We can’t blame her for possessing enduring beauty, but it might be nice if she would dowdy it up a little bit or maybe ease up on the plastic surgery and yoga, rock a St. John’s knit once in a while, allow a wrinkle to take hold. Instead, she refuses to age. She recently credited her youthful appearance to “laughter,” so I have to assume her surgeon is fucking hilarious. Moreover, while other moms are referring to iPods as “machines” and generally losing touch with technology, Demi is flirting with her husband via Twitter, so the entire Twitterverse can enjoy when Ashton sends millions of followers a photo of his wife’s perfect ass. That’s all fine, except his wife is her kids’ mom, and now her exquisiteness is inescapable across multiple media platforms.
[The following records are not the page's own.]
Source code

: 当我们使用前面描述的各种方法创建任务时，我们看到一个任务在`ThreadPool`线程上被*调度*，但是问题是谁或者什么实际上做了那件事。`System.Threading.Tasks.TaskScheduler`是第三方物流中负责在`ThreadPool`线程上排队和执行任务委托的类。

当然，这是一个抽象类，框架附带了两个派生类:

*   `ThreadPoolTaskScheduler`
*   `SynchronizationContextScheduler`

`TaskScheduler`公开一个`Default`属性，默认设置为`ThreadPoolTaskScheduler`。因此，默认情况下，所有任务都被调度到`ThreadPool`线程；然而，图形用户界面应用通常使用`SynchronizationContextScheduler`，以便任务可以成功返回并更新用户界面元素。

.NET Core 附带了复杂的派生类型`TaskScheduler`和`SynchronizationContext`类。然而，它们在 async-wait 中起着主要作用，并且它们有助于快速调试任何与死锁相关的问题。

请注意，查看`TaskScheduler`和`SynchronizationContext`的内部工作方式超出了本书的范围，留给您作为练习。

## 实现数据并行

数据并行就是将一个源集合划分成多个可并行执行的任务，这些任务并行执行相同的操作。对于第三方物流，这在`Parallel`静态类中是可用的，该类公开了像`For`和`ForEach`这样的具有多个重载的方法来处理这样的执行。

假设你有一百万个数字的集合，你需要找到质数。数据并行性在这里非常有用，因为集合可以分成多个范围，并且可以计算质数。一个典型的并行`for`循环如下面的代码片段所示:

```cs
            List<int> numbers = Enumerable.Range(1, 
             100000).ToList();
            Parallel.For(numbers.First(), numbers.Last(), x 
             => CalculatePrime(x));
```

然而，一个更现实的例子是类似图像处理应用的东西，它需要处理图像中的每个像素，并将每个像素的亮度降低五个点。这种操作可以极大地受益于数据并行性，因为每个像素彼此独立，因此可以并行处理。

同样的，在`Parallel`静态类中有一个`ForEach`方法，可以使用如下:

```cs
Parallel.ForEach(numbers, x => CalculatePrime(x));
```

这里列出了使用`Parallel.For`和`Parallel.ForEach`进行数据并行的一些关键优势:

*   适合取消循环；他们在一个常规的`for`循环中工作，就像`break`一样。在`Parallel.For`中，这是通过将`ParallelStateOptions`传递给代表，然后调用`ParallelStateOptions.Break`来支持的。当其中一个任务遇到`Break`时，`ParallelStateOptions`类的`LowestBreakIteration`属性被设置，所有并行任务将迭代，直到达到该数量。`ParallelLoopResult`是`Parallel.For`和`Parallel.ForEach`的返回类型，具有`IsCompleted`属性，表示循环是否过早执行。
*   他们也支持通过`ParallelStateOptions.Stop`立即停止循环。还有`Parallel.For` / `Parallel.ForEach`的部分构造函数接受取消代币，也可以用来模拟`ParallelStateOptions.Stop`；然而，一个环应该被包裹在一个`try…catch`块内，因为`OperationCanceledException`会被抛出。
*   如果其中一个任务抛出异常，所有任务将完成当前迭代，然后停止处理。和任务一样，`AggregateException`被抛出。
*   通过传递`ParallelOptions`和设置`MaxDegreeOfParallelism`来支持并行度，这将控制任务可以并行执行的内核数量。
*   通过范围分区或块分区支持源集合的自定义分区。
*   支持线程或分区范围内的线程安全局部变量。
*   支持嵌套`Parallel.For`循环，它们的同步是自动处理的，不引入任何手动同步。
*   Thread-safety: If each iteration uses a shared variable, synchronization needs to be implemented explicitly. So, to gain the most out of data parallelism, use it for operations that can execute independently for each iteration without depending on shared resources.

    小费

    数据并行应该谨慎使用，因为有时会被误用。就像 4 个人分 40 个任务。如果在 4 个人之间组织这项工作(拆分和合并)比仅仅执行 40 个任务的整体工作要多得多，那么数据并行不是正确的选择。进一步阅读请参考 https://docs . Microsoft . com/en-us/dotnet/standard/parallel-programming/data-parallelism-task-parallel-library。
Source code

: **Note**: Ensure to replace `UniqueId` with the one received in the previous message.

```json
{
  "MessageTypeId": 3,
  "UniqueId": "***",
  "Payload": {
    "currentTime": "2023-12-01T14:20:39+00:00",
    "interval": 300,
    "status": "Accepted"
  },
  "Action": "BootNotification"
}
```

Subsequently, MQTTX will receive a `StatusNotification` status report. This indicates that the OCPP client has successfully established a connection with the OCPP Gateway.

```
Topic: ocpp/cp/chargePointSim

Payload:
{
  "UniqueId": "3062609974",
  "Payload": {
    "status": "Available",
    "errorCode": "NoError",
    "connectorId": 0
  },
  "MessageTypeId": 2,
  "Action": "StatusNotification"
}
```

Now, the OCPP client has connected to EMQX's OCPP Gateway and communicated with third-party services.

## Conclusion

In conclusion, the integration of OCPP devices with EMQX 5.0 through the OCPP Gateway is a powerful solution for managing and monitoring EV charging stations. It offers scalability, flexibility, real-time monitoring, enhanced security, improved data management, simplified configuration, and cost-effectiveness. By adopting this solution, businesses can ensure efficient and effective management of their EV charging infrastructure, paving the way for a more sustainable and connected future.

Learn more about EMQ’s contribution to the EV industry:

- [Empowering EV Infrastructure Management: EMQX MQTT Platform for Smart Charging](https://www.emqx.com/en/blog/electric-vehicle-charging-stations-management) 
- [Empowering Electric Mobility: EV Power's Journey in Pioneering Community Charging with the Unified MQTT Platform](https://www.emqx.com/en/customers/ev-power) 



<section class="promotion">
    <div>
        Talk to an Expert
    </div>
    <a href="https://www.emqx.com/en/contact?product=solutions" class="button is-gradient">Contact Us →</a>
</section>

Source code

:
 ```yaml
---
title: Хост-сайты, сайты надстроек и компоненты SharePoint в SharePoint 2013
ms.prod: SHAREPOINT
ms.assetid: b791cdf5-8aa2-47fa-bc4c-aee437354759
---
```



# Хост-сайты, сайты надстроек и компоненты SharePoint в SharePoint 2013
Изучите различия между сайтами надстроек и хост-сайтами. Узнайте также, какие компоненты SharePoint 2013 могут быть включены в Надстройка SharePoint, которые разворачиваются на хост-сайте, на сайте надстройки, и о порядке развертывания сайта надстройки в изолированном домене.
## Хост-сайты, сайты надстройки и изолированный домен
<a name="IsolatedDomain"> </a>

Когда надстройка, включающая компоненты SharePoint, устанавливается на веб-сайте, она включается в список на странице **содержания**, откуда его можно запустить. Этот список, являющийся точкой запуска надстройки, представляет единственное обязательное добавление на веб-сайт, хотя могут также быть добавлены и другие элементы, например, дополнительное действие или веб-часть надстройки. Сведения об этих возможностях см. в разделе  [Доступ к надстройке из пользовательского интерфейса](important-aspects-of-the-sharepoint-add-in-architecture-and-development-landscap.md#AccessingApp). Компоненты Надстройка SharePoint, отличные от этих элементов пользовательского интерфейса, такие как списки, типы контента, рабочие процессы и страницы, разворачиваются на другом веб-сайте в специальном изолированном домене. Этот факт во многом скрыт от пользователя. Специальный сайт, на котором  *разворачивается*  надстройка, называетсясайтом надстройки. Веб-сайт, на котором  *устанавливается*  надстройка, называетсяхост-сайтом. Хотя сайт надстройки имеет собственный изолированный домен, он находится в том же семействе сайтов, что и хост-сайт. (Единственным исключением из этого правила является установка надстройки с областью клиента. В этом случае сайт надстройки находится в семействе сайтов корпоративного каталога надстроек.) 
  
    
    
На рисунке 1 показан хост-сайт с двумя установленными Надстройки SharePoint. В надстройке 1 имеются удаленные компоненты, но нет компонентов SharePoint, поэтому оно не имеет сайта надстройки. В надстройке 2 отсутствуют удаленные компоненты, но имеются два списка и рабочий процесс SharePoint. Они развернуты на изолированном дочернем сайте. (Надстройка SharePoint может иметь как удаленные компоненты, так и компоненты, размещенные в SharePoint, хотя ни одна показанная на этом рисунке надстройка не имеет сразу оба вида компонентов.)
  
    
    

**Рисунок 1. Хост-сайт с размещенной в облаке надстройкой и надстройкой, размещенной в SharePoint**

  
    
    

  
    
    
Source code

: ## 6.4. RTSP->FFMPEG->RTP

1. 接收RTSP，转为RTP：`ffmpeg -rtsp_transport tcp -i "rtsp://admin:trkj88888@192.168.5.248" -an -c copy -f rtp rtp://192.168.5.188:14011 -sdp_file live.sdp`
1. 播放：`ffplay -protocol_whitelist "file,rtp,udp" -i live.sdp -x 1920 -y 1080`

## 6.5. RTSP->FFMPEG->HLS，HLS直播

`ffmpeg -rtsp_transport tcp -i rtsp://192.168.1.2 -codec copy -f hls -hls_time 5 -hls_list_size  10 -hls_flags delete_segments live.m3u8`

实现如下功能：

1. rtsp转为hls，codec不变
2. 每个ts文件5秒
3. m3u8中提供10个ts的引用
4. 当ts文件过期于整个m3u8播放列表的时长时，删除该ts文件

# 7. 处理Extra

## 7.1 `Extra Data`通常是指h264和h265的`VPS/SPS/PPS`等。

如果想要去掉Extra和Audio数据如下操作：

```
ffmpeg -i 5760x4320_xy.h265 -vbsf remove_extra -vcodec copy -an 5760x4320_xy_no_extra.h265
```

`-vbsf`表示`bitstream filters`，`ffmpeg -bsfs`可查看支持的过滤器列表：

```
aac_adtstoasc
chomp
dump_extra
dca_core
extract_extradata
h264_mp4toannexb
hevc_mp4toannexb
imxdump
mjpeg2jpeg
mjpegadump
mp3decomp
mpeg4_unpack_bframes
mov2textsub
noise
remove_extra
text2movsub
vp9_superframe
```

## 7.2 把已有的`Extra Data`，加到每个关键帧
Again, I’m sorry. I feel for anyone with a broken childhood and she gets extra points for wearing giant nerdy glasses as a kid and overall coming across like a loving and fiercely protective mother. Still, would I want photos of my mom’s flawless ass seen by the entire world as they inevitably compare me to her? Every single time I hear that Righteous Brothers’ song from Ghost, do I want to remember that Mom will always be a hair (a perfectly straightened and coiffed hair) prettier? The only thing more Unchained than the Melody would be my identity crisis.
TERRIE PETRIE—You may remember her from Dr. Baden’s HBO documentary series Autopsy. This befuddled Canadian mom wrote to Dr. Baden for help. First, her eight-day-old daughter died of SIDS, and later her three-month-old twins also died of SIDS. Only, they didn’t, according to Dr. Baden. After a long investigation, the forensic pathologist concluded that Terrie, who was sleeping with her twins after going out for a few cocktails, managed to roll over both times and smother them. Terrie was disappointed when she got the “cause of death” news, because she was kind of crossing her fingers for “genetic abnormality.”
Let it be said, these are examples not of world-class bad people but of horrifyingly bad mommying. Hence, Terrie makes the grade by soaring to new levels of neglect. I mean, fool me once, shame on you, fool me twice—you know what I’m saying? This lady accidentally smothered three kids. Accidents happen and I can’t imagine the guilt and despair, but you would think after the first unfortunate smothering that this gal might buy one of those cosleeper things, or perhaps a freak-in’ crib.